Here are some yellowjacket safety tips:

–Don't swat at them. They sting when disturbed, and they release a chemical that causes others to join in the attack.

–Caution children about playing in overgrown areas. These are prime nesting areas.

–When eating outside, look before you sip. The insects are attracted to sweet sticky foods like soda and juice.

–Cover trash containers so they can't get in.

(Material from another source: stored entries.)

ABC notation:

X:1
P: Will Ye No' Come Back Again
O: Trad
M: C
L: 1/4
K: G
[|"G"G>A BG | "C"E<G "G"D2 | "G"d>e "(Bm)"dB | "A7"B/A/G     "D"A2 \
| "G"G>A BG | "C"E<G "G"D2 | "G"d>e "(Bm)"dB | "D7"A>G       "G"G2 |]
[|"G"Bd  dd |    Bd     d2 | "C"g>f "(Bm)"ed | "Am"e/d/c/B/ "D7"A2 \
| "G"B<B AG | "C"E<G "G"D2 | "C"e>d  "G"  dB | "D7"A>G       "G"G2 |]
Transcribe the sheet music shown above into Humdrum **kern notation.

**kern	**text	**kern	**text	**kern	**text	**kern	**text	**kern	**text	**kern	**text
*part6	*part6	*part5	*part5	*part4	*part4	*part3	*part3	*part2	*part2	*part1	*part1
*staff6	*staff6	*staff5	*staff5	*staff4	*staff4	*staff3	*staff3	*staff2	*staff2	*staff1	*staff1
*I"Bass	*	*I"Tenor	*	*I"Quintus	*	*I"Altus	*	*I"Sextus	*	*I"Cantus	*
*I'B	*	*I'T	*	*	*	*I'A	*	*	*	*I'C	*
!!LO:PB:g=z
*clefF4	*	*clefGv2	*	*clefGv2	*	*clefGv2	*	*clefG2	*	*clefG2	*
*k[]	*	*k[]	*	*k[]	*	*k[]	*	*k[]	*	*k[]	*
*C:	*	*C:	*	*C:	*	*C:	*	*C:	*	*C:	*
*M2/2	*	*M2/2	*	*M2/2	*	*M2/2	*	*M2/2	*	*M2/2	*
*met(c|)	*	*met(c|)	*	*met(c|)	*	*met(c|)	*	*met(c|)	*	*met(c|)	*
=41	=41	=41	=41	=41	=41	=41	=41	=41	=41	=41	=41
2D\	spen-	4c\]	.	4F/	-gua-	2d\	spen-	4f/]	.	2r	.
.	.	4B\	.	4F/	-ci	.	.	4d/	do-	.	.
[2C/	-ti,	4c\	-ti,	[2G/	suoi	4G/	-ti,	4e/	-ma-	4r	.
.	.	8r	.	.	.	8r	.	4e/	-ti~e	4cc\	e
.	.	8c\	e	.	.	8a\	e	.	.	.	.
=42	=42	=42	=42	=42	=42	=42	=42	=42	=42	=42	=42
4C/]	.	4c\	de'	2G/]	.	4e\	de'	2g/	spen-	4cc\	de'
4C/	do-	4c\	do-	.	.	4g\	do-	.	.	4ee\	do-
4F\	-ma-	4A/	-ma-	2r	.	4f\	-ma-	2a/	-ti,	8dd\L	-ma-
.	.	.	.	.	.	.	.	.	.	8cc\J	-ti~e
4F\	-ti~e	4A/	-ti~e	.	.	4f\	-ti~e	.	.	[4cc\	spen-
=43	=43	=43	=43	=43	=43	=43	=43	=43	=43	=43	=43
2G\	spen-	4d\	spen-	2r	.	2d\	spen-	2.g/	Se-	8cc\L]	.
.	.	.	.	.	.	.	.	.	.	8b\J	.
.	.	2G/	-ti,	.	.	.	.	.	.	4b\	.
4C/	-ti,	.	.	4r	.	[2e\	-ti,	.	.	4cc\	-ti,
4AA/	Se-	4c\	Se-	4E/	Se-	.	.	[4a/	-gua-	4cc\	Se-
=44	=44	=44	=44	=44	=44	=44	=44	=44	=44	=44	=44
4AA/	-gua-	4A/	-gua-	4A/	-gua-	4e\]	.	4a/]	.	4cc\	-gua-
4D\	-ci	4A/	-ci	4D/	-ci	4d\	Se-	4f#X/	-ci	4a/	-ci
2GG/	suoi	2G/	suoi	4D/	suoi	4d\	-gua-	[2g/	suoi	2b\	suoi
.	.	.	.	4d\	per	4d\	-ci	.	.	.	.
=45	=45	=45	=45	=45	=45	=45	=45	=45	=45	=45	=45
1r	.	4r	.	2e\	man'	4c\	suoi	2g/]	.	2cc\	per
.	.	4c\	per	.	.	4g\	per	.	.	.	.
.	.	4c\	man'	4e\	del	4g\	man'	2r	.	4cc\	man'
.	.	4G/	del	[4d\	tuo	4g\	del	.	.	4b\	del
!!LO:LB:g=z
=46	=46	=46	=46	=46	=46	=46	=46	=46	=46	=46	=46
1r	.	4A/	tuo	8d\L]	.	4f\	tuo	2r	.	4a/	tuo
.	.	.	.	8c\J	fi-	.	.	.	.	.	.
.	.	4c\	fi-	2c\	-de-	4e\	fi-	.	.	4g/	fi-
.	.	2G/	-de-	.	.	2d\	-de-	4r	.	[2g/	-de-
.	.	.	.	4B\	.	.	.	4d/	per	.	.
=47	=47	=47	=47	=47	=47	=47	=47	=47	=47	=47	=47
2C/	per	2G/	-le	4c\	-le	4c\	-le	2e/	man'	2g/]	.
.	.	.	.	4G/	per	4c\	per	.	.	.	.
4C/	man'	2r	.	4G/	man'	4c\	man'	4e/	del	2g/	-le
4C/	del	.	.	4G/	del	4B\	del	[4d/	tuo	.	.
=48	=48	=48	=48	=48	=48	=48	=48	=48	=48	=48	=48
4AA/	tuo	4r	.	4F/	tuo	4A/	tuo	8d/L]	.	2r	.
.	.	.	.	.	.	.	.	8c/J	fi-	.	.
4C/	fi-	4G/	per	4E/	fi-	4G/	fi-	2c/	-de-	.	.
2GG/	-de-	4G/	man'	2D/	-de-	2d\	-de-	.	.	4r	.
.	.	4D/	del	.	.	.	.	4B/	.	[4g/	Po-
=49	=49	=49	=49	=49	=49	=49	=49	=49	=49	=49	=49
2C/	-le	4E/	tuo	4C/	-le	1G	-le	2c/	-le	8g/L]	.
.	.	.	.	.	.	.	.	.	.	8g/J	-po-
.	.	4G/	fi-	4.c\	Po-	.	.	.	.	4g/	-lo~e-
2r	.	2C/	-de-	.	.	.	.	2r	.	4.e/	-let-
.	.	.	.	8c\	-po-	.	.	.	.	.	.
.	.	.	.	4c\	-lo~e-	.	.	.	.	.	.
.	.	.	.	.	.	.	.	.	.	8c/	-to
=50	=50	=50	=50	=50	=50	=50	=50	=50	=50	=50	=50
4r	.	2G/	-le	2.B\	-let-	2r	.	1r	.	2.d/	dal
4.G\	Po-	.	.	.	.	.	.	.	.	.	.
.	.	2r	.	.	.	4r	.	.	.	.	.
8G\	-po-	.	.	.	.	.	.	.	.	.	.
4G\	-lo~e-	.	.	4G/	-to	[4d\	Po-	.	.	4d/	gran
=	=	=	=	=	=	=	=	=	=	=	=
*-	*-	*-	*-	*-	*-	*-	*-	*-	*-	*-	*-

If you decide to treat nest yourself (ideally, you should use a professional), they should be located during the day when the workers are going and coming on a regular basis. Return late at night to treat the nest with a liquid insecticide. The impact on the environment is minimal due to the quick breakdown of these products and due to the fact that you are spot treating a small area. However, there are also some traps on the market that use sugar water as an attractant, and there is an aerial spray called Orange Guard that is organic. But remember, the destruction of individual colonies may not eliminate all the yellowjacket workers in an area where food is available because yellowjackets are capable of flying a mile from their colonies in search of food. 

Naturally, the best way to keep yellowjackets away is to deny them a food source. If begun early in the summer and carried out through mid-autumn, keeping trash containers closed tight and emptying them frequently can keep yellowjackets at bay. Another idea: place a no-pest strip to the inside of the lid of a closed trash container to kill the yellowjackets that may become trapped inside.